We have also shown that MILLIE is adaptable and generally applicable to multi-class classification problems along with the binary diseased versus healthy classification tasks commonly examined in weakly supervised clinical contexts. Our computational pathology approach based on weak supervision is more appropriate for integration within clinical workflow than previous fully supervised approaches13,18 since it only requires patient diagnosis level labels and does not rely on hard to obtain object-level labels.
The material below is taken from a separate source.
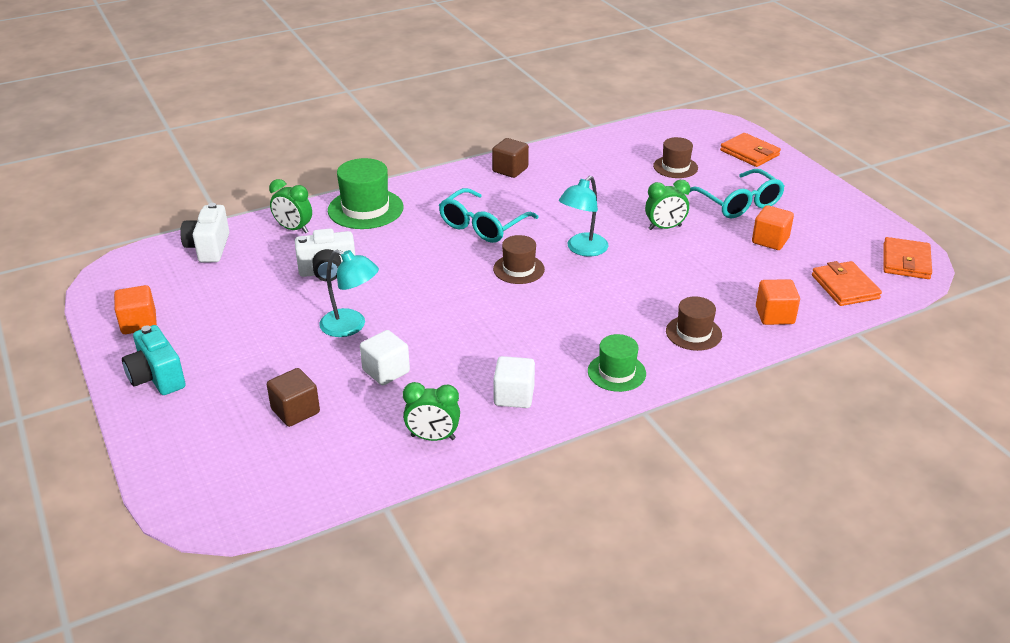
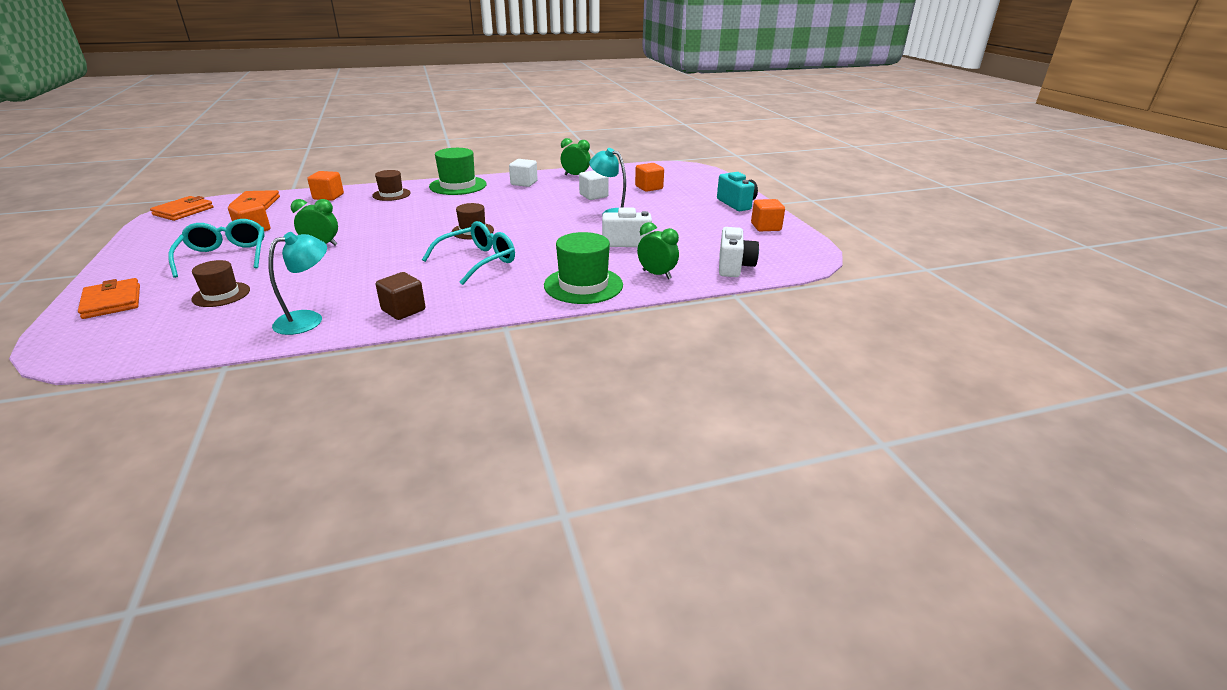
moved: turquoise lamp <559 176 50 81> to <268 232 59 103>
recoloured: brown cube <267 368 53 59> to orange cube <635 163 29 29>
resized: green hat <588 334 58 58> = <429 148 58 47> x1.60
Further studies could provide deep representations of patient level clinical history and diagnostic modalities (cytogenetic, molecular, flow-cytometry) that can be harnessed by our MILLIE approach to widen its image detection capabilities of reactive processes. While we show that our approach can classify APL blood films and bone marrow aspirate samples by mainly distinguishing promyelocytes from other cell types, further research is needed to assess whether it can be extended to differentiate between benign versus neoplastic promyelocytes as well as other promyelocyte containing neoplasms present in other disorders such as chronic myeloid leukemia.
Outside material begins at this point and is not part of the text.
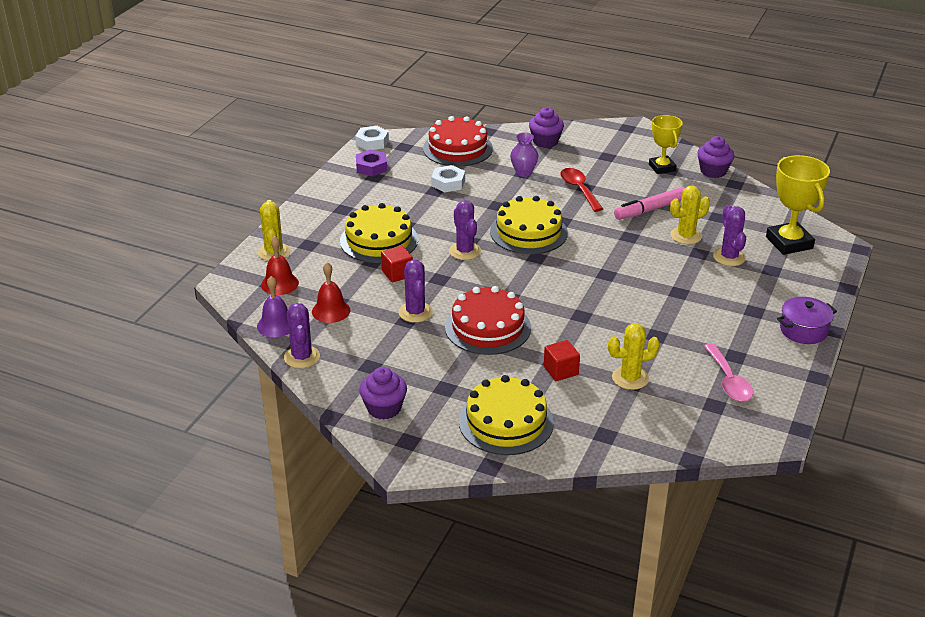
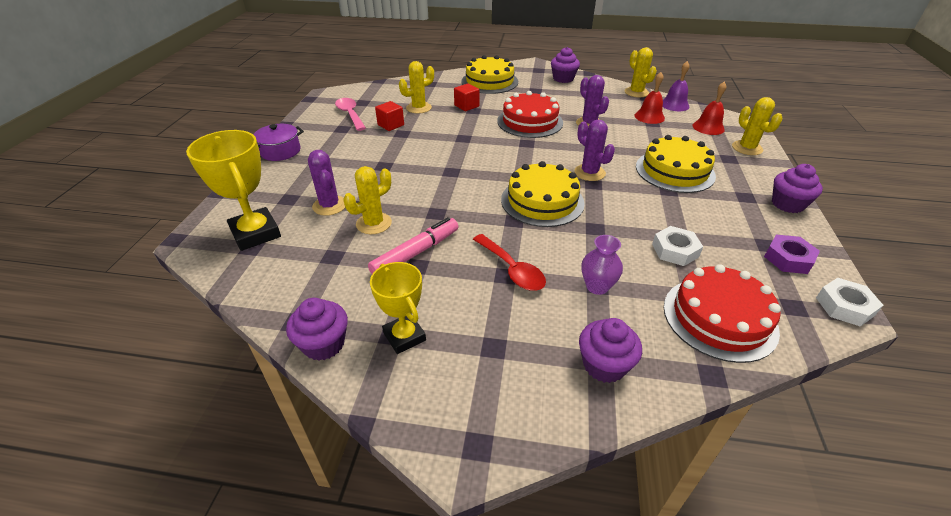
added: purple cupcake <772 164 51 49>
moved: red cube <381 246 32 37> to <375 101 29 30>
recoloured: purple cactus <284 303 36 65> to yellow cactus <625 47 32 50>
APL is a curable malignancy when appropriate prompt treatment is commenced. If deployed within overloaded hematology care pathways15 our MILLIE computational hematology approach could transform the throughput by which blood films and bone marrow aspirates are assessed which could lead to prompt referral for treatment to reduce early mortality and improve prognosis of APL cases15. Regardless of the resource settings, MILLIE provides a realizable solution for clinical decision support and clinical pathway prioritization. In the context of remote resource poor healthcare settings, where added to the absence of cytogenetic or molecular testing capabilities, there is also lack of expertise for making the distinction between normal and abnormal blood films and marrow aspirates, MILLIE can provide decision support to initiate treatment. At the other extreme, in large urban resource rich countries, where there is large volume of patients across many complex clinical pathways, there is the advantage of rapid throughput to referral to effective treatment while reducing errors due to cognitive load of over stretched staff. Further studies implementing the MILLIE platform should allow the system to include a wider range morphological representations to improve throughput and accuracy hematological clinical pathways that require microscopic assessment of blood films or bone marrow specimens.